Os leilões on-line têm cada vez mais adeptos. Em 2016, a Bonhams realizou o primeiro leilão on-line de forma a expandir e melhorar a gama de serviços disponíveis aos seus clientes. Foi uma aposta ganha?
Estamos sempre à procura de formas de expandir e melhorar a gama de serviços que oferecemos aos nossos clientes e os leilões on-line são definitivamente uma parte cada vez mais importante do mix.

A Filipa de Andrade é atualmente a representante da Bonhams em Portugal.

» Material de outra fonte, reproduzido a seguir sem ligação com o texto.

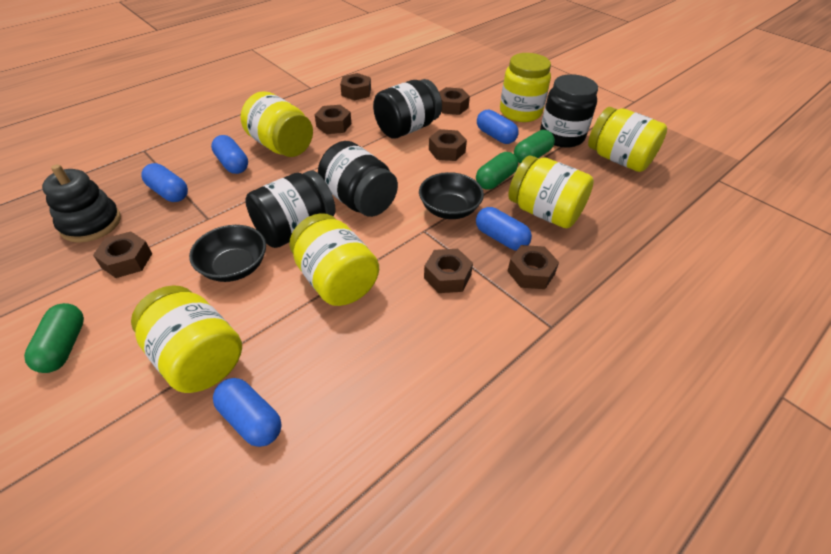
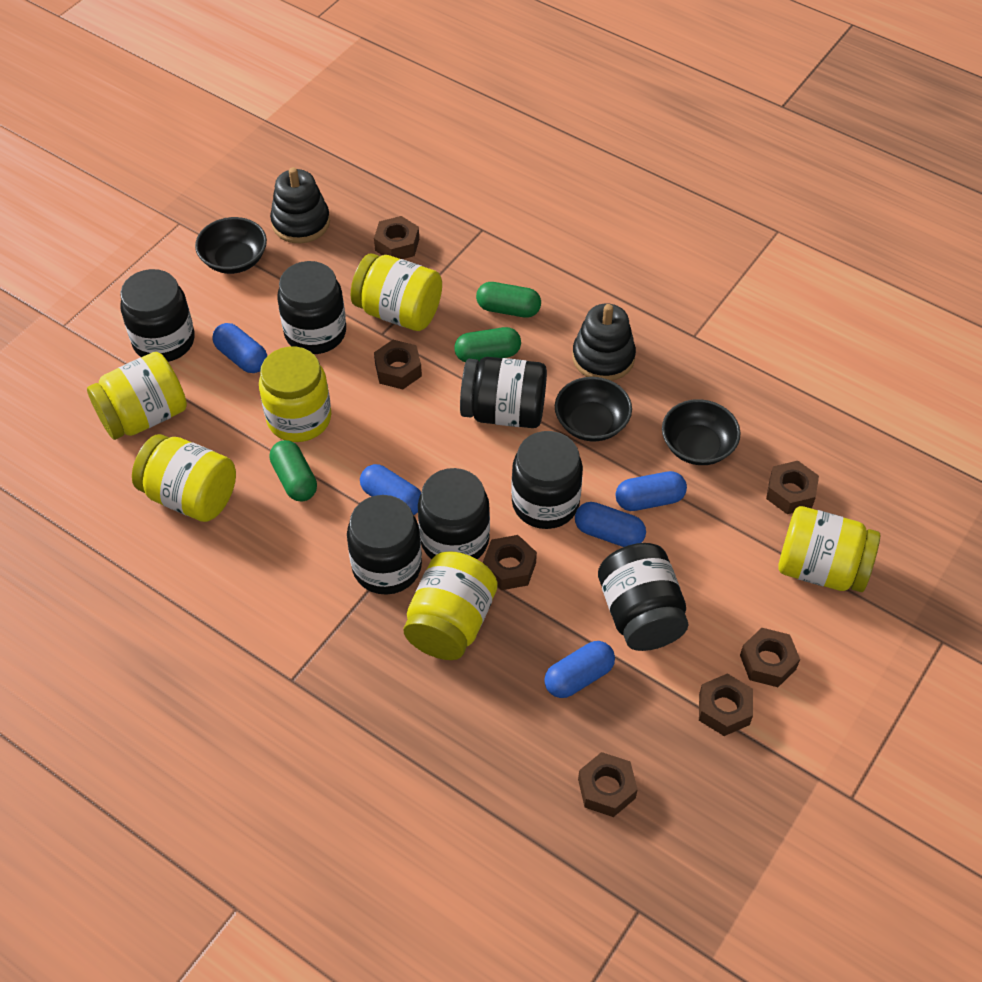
black bowl: [189,225,266,282] [419,172,484,219] = 2 -> [195,217,267,274] [555,377,632,441] [662,399,741,465] = 3
black jar: [245,170,336,248] [318,141,398,217] [373,79,442,139] [540,74,598,148] = 4 -> [120,269,195,362] [277,261,346,354] [347,495,422,595] [418,468,490,559] [460,357,547,428] [511,431,583,529] [598,543,688,651] = 7
black stacking toy: [42,164,121,243] = 1 -> [270,167,330,244] [572,304,636,381] = 2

De que forma foi sendo traçado o seu percurso e em que momento assume este cargo?
Fui convidada para representar a Bonhams em 2010. O meu percurso começou na Universidade Nova de Lisboa e passou por Londres, onde estudei e trabalhei numa outra leiloeira. Regressando a Portugal, dei aulas na Universidade e passei pelo Centro Cultural de Belém e Fundação Oriente, onde estive 10 anos ligada à curadoria e constituição da coleção de arte.

É hoje um caso de sucesso e empreendedorismo feminino. Uma mulher líder, dentro e fora da Bonhams. Como consegue conciliar a exigente vida profissional com a pessoal?
Deixe-me começar por dizer que não me considero uma líder, mas sim alguém que presta um serviço. Ou, antes, alguém – que por acaso é mulher – que presta serviço em vários setores da sua vida, como de resto todos nós! É muito importante esta noção de serviço pois, infelizmente constato que no nosso País, uma cultura de serviço está muito aquém do que noutros. A palavra serviço é como que pejorativa, quando deveria ser o contrário. Veja, eu presto um serviço ao meu empregador. E não tem qualquer segredo – sou paga para isso e tenho de agradecer, por terem confiado em mim. Eu presto serviço aos nossos clientes, e mais uma vez, tenho de agradecer terem-no feito. Não faço mais do que a minha obrigação. Podiam ter escolhido outra empresa. Eu presto serviço à minha família. Este serviço é em várias frentes, evidentemente. Como mãe servimos sempre, mas mesmo quando estou a trabalhar, estou também a prestar serviço à minha família, pois através do meu trabalho eles podem ter melhores condições.
É sempre um desafio a conciliação da vida familiar com a profissional, mas considero que sou privilegiada e dou graças a Deus por isso. Consigo acompanhar os meus filhos, embora haja ocasiões em que gostaria de estar e não estou. Dou-lhe um exemplo: tenho uma filha com 9 anos e até hoje só me lembro de ir a uma reunião de início de ano escolar, e de faltar a cerimónias escolares. Fico triste, preferia estar lá do que em qualquer outro lado. São os sacrifícios da vida diária. Penso em tantas mulheres (e homens) que trabalham por turnos em serviços duríssimos para levar tão pouco para a família e coloco as coisas em perspetiva. E claro, espero que os meus filhos aprendam que a vida é assim, que virá a vez deles de terem de fazer esforços pelo trabalho e pela família.

Todos os dias, assistimos a histórias de sucesso de mulheres empreendedoras. Que conselhos gostaria de deixar a todas as mulheres que desejem entrar e fazer a diferença no mercado de trabalho?
Gostaria de dizer que o móbil não pode ser o ter sucesso ou ser líder. Se tal vier como consequência do seu desempenho, então ótimo. Mas o conselho é que trabalhem o melhor que as suas capacidades e as circunstâncias o permitirem, sem adotar uma postura de superioridade. Liga-se com a questão anterior do serviço. O nosso sucesso numa ou outra tarefa não é só mérito próprio. Não podemos cair no abismo do próprio ego. É fruto de trabalho, sacrifício e capacidades próprias, com certeza, mas também de circunstâncias, favoráveis, ou não, que encontramos. É fruto de colaboração com outras pessoas que trabalham connosco e que, apesar de não aparecerem, sem as quais não seria possível fazer o trabalho e o projeto com sucesso. Seria injusto não reconhecer isto. Infelizmente assisto por vezes a situações em que sabemos que houve um esforço coletivo muito grande para concretizar um projeto numa ou outra área, mas depois aparece alguém a monopolizar o sucesso do mesmo. É importante aí também esta noção de serviço e de humildade. Ninguém consegue nada sozinho.